The models designed for this study were intended to focus on local changes and control input variations to assess model response given hypothetical and real-world datasets. However, it is recognized that producing categorical forecasts also has implications on results. Future work should consider the uncertainties in model outcomes attributed to the changing geospatial data characteristics examined in this work [
94]. Given the probabilistic outputs produced by the various models for each cell, it would also be possible to highlight areas of uncertainty produced in forecasts. Furthermore, this could accommodate gradual changes present in each coarse-resolution cell, rather than portraying only full LC class transitions taking place at each cell [
47]. An assessment of how well an LSTM model could forecast emerging phenomena or dissipating phenomena should also be conducted. While uncertainties present in model outputs can be compared and assessed, uncertainty quantification of RNN architectures such as LSTM could be considered under Bayesian treatment [
95,
96].
As cell-based LSTM models are fit to accommodate variation occurring across an entire study area, future work could examine the implications on method performance when using larger datasets with increased spatial heterogeneity along with appropriate metrics to consider this property. Additionally, the real-world dataset considered in this study features coarse spatial resolution and fine temporal resolution with respect to the phenomena under investigation. At present, finer resolution data typically exhibits coarser temporal resolution. For instance, the USGS National Land Cover Database provides 30-meter spatial resolution LC data every five years since 2001 [
97]. As finer spatial resolution data becomes available at finer temporal resolutions, the effects of increasing or decreasing spatial resolution should be considered with LSTM and its spatiotemporal variants. The large number of optimizations and configurations of LSTM models also provides opportunities for future exploration.

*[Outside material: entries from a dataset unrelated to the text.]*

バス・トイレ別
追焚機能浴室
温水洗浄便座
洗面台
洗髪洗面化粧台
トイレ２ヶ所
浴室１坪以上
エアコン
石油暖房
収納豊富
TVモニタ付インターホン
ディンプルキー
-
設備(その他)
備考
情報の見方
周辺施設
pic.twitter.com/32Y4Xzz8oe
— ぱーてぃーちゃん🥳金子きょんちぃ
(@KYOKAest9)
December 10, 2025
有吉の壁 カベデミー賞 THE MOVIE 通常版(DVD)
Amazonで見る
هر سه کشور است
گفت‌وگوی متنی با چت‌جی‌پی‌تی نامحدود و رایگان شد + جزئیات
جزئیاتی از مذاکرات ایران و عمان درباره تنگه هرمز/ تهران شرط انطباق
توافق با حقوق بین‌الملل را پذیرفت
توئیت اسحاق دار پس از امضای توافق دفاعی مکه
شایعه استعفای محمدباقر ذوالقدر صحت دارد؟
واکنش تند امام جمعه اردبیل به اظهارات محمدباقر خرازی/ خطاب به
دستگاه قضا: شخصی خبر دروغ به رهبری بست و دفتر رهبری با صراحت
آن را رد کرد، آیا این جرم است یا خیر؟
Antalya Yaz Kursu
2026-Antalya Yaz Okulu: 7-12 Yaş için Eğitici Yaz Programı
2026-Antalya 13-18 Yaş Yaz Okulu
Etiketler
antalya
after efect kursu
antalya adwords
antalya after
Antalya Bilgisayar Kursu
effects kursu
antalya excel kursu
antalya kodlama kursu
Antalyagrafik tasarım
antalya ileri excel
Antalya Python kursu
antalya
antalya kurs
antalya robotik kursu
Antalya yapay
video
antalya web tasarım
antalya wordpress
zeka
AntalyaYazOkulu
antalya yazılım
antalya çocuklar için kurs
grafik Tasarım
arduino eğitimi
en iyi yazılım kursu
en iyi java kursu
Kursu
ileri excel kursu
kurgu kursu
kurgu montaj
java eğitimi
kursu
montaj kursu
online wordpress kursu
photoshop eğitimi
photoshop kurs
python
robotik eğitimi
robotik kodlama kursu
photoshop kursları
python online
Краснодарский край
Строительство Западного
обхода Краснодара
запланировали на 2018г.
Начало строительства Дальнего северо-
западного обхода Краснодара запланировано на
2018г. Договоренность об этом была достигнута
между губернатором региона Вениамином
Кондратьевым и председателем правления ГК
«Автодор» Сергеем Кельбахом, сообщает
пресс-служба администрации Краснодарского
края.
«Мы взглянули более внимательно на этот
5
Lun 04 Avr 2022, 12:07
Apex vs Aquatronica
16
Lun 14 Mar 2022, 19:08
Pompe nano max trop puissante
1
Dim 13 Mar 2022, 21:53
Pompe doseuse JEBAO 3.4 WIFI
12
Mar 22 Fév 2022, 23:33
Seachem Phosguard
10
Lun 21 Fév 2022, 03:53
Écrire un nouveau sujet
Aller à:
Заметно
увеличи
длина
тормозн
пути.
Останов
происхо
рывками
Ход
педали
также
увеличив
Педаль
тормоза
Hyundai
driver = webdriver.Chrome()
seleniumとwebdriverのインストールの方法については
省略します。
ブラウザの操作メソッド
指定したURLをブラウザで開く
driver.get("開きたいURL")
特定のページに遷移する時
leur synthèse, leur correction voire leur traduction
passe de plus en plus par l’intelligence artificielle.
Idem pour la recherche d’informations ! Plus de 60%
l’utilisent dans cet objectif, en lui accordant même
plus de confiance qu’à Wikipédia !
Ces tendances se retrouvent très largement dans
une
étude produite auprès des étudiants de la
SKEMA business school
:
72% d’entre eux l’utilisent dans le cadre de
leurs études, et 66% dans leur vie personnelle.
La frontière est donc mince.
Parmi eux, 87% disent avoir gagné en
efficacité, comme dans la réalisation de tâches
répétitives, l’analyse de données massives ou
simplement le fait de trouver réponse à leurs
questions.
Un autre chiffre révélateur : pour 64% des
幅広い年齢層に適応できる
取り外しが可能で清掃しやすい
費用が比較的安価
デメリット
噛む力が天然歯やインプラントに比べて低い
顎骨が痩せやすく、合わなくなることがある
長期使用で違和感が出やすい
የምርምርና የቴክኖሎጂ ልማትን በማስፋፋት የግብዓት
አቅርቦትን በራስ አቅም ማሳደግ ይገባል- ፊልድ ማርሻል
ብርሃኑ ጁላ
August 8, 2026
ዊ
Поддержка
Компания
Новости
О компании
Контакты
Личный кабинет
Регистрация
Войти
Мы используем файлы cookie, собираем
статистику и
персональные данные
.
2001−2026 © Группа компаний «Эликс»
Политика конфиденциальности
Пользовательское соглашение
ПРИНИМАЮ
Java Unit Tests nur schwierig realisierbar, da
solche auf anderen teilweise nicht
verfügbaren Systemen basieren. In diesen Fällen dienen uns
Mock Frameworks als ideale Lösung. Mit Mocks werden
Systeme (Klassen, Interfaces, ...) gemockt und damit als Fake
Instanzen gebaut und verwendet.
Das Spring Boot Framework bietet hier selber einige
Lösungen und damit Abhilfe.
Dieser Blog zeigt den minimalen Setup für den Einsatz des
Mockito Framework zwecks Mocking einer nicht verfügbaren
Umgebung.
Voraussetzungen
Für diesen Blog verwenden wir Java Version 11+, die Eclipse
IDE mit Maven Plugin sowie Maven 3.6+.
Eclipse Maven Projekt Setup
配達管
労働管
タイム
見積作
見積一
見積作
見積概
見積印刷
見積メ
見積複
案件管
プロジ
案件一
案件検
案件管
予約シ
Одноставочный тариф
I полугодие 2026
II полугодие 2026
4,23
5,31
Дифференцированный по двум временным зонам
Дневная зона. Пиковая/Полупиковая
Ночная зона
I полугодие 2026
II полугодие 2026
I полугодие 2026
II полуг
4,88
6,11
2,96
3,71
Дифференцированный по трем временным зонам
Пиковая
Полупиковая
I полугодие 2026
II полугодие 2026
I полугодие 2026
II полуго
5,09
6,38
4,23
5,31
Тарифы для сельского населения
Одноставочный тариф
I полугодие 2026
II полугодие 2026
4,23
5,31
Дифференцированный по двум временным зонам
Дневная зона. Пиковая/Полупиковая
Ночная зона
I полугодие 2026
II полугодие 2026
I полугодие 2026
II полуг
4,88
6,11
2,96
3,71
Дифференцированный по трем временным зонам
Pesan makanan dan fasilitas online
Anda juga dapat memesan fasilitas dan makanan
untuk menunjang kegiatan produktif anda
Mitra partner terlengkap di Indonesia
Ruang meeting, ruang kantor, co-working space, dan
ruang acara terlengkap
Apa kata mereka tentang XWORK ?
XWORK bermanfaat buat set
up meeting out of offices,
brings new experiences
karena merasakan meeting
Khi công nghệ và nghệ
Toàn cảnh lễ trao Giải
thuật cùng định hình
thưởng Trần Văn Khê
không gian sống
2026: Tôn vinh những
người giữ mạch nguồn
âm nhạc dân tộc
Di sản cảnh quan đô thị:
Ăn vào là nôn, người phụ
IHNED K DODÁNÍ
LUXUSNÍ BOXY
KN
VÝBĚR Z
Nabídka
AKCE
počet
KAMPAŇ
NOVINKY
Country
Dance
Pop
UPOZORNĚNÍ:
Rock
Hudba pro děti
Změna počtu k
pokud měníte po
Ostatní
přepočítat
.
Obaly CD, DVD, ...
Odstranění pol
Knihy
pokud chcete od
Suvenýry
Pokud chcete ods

This research study aimed to evaluate the repercussions of varying geospatial data characteristics, including temporal resolution and LC class count. Changing these factors affected sequence length and rates of LCC present in the hypothetical and real-world input datasets. It is acknowledged that the measures obtained hinge upon the method and data combinations used in this work. Considering hypothetical and real-world data as LSTM model input, similar trends were observed in the method’s capacity to forecast LCCs. While it is often stated that “more data is always better” for DL methods, it is rarely quantified. Thus, this research study contributes to the quantification of how much data is required to forecast this phenomenon with this modeling approach, along with the geospatial data characteristics that would characterize a favourable or compatible dataset.